NFStyles

Saturday, 2 August 2014

Vegetable - Mushroom

Mushroom

Health Benefits
Nutrition Facts
Beauty tips
Naming Convention
Varieties
Recipes
Allergies
Other tips
About the Vegetable :A mushroom is the fleshy, spore-bearing fruiting body of a fungus, typically produced above ground on soil or on its food source."Mushroom" describes a variety of gilled fungi, with or without stems, and the term is used even more generally, to describe both the fleshy fruiting bodies of some Ascomycota and the woody or leathery fruiting bodies of some Basidiomycota, depending upon the context of the word.Typical mushrooms are the fruit bodies of members of the order Agaricales, whose type genus is Agaricus and type species is the field mushroom, Agaricus campestris.
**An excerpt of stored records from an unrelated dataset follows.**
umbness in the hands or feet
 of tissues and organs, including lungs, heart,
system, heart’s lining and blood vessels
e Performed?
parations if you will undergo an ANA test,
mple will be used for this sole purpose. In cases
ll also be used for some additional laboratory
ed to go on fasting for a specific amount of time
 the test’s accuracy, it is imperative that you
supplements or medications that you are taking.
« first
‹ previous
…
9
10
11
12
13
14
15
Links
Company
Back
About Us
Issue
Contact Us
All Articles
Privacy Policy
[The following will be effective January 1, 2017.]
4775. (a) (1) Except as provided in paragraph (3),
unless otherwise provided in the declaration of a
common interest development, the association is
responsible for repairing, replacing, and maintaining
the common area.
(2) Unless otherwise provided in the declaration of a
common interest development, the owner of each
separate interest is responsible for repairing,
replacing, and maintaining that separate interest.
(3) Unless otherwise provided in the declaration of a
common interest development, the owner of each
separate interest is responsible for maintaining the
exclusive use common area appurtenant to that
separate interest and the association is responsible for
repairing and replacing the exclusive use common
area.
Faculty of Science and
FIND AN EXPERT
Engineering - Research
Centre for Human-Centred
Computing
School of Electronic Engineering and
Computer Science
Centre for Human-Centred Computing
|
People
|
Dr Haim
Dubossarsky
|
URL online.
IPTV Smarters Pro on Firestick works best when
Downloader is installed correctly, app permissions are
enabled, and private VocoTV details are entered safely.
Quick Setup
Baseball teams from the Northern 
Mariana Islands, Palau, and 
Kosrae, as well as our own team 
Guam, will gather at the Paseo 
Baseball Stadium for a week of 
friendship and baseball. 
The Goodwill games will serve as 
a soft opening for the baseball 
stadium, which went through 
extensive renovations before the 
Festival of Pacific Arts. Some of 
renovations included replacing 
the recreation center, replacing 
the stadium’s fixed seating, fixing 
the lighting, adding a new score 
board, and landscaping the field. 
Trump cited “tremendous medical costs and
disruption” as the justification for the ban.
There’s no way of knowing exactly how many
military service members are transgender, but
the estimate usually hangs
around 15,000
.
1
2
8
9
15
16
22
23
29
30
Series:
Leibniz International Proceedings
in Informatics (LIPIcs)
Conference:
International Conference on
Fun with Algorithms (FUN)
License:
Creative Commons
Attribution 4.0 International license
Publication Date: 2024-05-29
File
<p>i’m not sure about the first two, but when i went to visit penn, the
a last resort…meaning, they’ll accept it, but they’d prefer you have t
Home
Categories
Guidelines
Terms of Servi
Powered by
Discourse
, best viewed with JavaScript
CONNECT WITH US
However, in modern molecularly defined classifications, not all members of the order Agaricales produce mushroom fruit bodies, and many other gilled fungi, collectively called mushrooms, occur in other orders of the class Agaricomycetes. For example, chanterelles are in the Cantharellales, false chanterelles such as Gomphus are in the Gomphales, milk mushrooms (Lactarius) and russulas (Russula), as well as Lentinellus, are in the Russulales, while the tough, leathery genera Lentinus and Panus are among the Polyporales, but Neolentinus is in the Gloeophyllales, and the little pin-mushroom genus, Rickenella, along with similar genera, are in the Hymenochaetales.

Scientific / Binomial name : Agaricus bisporus

Popularly Known as :Toadstool, Putta godugulu

Usage :

  • Mushrooms are used extensively in cooking, in many cuisines. They are known as the "meat" of the vegetable world.
  • Mushrooms can be used for dyeing wool and other natural fibres. The chromophores of mushroom dyes are organic compounds and produce strong and vivid colours, and all colours of the spectrum can be achieved with mushroom dyes. Before the invention of synthetic dyes, mushrooms were the source of many textile dyes.
  • Some fungi, types of polypores loosely called mushrooms, have been used as fire starters (known as tinder fungi).
  • Mushrooms and other fungi play a role in the development of new biological remediation techniques (e.g., using mycorrhizae to spur plant growth) and filtration technologies (e.g. using fungi to lower bacterial levels in contaminated water).

Culinary Used Areas :Notably Chinese, Korean, European, and Japanese.People who collect mushrooms for consumption are known as mycophagists,and the act of collecting them for such is known as mushroom hunting, or simply "mushrooming".